Here is the code I used. First I defined connections to my files (not the real key):
storage_account_name = ”liigastorage”
storage_account_access_key = ”ayzSwCw7RBIp85dd6bWBLXH9YF0j7cF51Ynw+Div0z6L5qV/OyS6MhUtWQuN9l9wMNthlfNLTMKd9”
file_location = ”wasbs://trafi@”+storage_account_name+”.blob.core.windows.net/tieliikenne 5.1.csv”
file_location2 = ”wasbs://trafi@”+storage_account_name+”.blob.core.windows.net/Trafi_varit.csv”
file_type = ”csv”
spark.conf.set(
”fs.azure.account.key.”+storage_account_name+”.blob.core.windows.net”,
storage_account_access_key)
Then I created two DataFrames. Note, I misspelled first ”delimiter” and I took me a long time before I figured it out, because it didn’t give me any error message.
df_colors = spark.read.format(file_type).option(”inferSchema”, ”true”).option(”header”, ”false”).option(”delimiter”, ”;”).load(file_location2)
df_data = spark.read.format(file_type).option(”inferSchema”, ”true”).option(”delimiter”, ”;”).option(”header”, ”true”).load(file_location)
I renamed columns of the other DataFrame:
df_colornames = df_colors.toDF(’Code’, ’Name_fi’, ’Name_sv’, ’Name_en’)
Next the fun part, data transformations with SQL. First I created DataFrames as views:
df_colornames.createOrReplaceTempView(”COLORSTEMP”)
df_data.createOrReplaceTempView(”DATA”)
Then some data cleansing and joining the data:
%sql
CREATE OR REPLACE TEMPORARY VIEW COLORS
AS
SELECT * FROM COLORSTEMP
WHERE
Code IS NOT NULL AND SUBSTRING(Code, 1, 3) != ’Ajo’
%sql
CREATE OR REPLACE TEMPORARY VIEW CARCOLORS
AS
SELECT A.merkkiselvakielinen as Merkki, A.mallimerkinta as Malli, B.Name_en as Vari
FROM DATA A
JOIN COLORS B ON A.vari = B.Code
LIMIT 100
Then I created a jdbc connection to my database and wrote the data into the table.
%scala
val jdbcHostname = ”kruthnesqlserver.database.windows.net”
val jdbcPort = 1433
val jdbcDatabase = ”KruthSQLDatabase”
val jdbcUsername = ”my_userid”
val jdbcPassword = ”my_password”
// Create the JDBC URL without passing in the user and password parameters.
val jdbcUrl = s”jdbc:sqlserver://${jdbcHostname}:${jdbcPort};database=${jdbcDatabase}”
// Create a Properties() object to hold the parameters.
import java.util.Properties
val connectionProperties = new Properties()
connectionProperties.put(”user”, s”${jdbcUsername}”)

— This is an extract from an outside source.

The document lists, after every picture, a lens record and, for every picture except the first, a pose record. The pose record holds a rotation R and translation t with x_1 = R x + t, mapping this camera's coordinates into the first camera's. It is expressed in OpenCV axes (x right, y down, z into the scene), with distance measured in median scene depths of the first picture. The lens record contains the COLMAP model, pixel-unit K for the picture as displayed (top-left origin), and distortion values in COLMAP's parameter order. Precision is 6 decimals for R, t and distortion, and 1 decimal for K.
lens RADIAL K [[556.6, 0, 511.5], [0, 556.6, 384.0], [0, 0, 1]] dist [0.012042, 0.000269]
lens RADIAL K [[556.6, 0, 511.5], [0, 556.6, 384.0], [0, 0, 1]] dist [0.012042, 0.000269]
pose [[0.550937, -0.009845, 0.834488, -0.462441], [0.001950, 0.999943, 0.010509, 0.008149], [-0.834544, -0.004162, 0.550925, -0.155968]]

connectionProperties.put(”password”, s”${jdbcPassword}”)
%scala
spark.table(”CARCOLORS”)
.write
.mode(SaveMode.Append)
.jdbc(jdbcUrl, ”Trafi”, connectionProperties)
Below a snapshot of the Databricks code editor so you can get also a touch on that:
Finally it was time to move to Data Factory. First we need to create a linked service to Databricks cluster:
Then I created a new pipeline with only one task – Databricks Notebook. No need to copy data from source, because it was already in the blob storage and Databricks Notebook handled the data insertion into target database.
No need to remember the exact path, you can browse it. And that was it! Main source file was about 1 GB with few millions rows. Processing of it took about 2 min.
I would say this can replace doing data transformations in SSIS. But I’m really eager to start testing those Data Flows, which are now in preview.